Jani menjadi lebih panik, ia merasa keputusannya mengiyakan untuk bertemu Raka adalah pilihan yang salah.
“Gue takut kadikkk! Gimana dongggg???”
“Yaudah gini aja deh, lu yang penting turun dulu aja. Kita tunggu di bangku pohon depan situ. Nanti gue panggil Rakanya suruh kesini kalo lu juga takut ketemu banyak orang.”
“AHHHHHHH!!!!” Tiba-tiba Jani berteriak.
“HEH! Lu jangan teriak-teriak anjir! Ntar dikira gue ngapain!”
Jani lalu mengambil nafas dalam-dalam dan membuangnya secara perlahan. Dengan tekad yang kuat, akhirnya ia memberanikan diri untuk membuka pintu mobil dan keluar.
Jani dan Dika duduk di bawah sebuah pohon besar, di lihat-lihat belum ada tanda-tanda seseorang keluar dari gedung di depannya. Namun beberapa gerombolan mahasiswa cukup banyak yang berkerumun tidak jauh dari tempat duduk mereka.
“Kak, gue mules anjir,” Wajah Jani terlihat sedikt pucat, jantungnya sudah sangat tidak teratur.
“Lu tunggu sini ya, gue beliin minum dulu ke kantin.” Dika bangun dan berniat untuk pergi.
“Jangan lama-lama ya, gue takut ntar tiba-tiba anaknya keluar.”
Dika meninggalkan Jani sendiri, untuk mengurangi ketegangannya, Jani memainkan ponselnya. Namun tidak selang lama, gerombolan mahasiswa tadi mulai menghambur pergi ke depan pintu masuk sambil membuat sorak sorai.
Jani membeku, berharap itu bukan Raka. Karena sekarang Jani benar-benar tidak bisa mengontrol dirinya, tangannya terasa sangat dingin dan nafasnya mulai menderu.
Saat sedang melihat gerombolan tadi dari jauh, Jani mulai melihat tokoh utamanya, laki-laki berbadan jangkung yang mengenakan kemeja putih. Jani hanya bisa duduk sambil gelisah menunggu Dika yang belum kunjung kembali dari membeli minuman.
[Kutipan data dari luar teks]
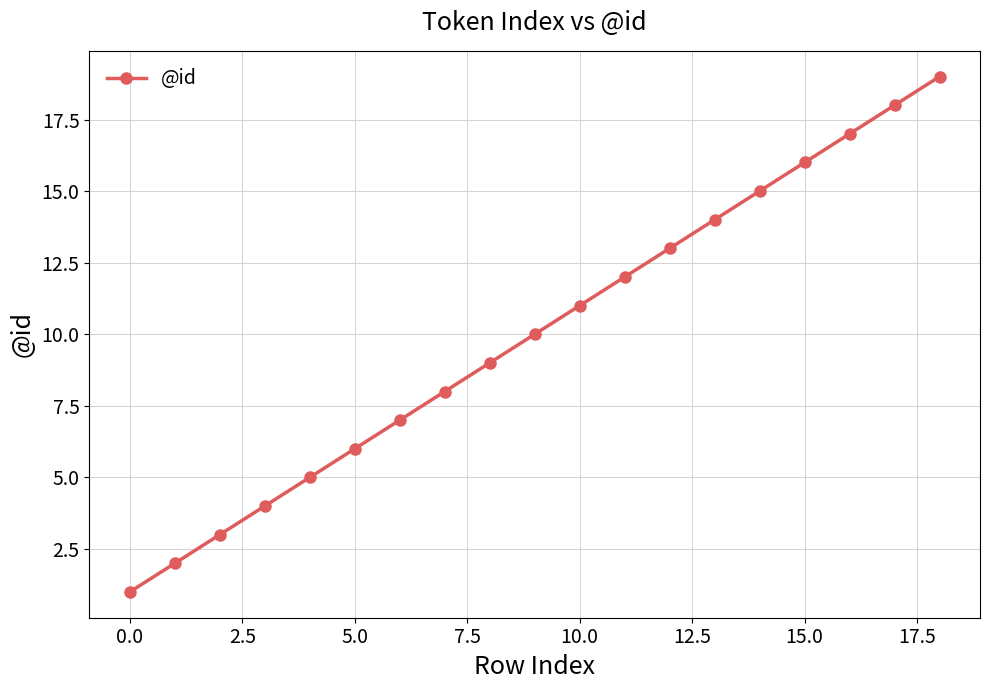

What is the maximum value shown in the chart?

19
Namun saat sedang menunggu Dika kembali, Jani melihat gerombolan tersebut hendak pergi menjauh ke arah lain. Jani refleks langsung berdiri, dalam hatinya ia berpikir bahwa ini kesempatan satu-satunya untuk dia bisa bertemu dengan Raka untuk memberikan ucapan selamat dan bunga tersebut.
Dengan segala keberanian yang ia miliki, Jani melangkahkan kakinya maju untuk menghampiri Raka.
Namun, sepertinya ada satu hal yang Jani lupakan. Dia melupakan kemungkinan adanya Bella di hari itu, dan benar saja. Beberapa langkah Jani maju dari kursi tadi, tiba-tiba ia melihat Bella berlari menghampiri Raka sambil membawa sebuah buket bunga yang besar.
Teman-teman Raka yang ada di sekitarnya meledek Raka habis-habisan, suara mereka terdengar sampai tempat Jani diam mematung. Tanpa disadari, rasa sesak itu muncul kembali, membuat Jani menitikkan air matanya.
Ia buru-buru membalikkan badannya dan menghapus air mata yang menggenang di kedua matanya, ia berjalan menjauh, mengurungkan niatnya untuk menghampiri rindunya.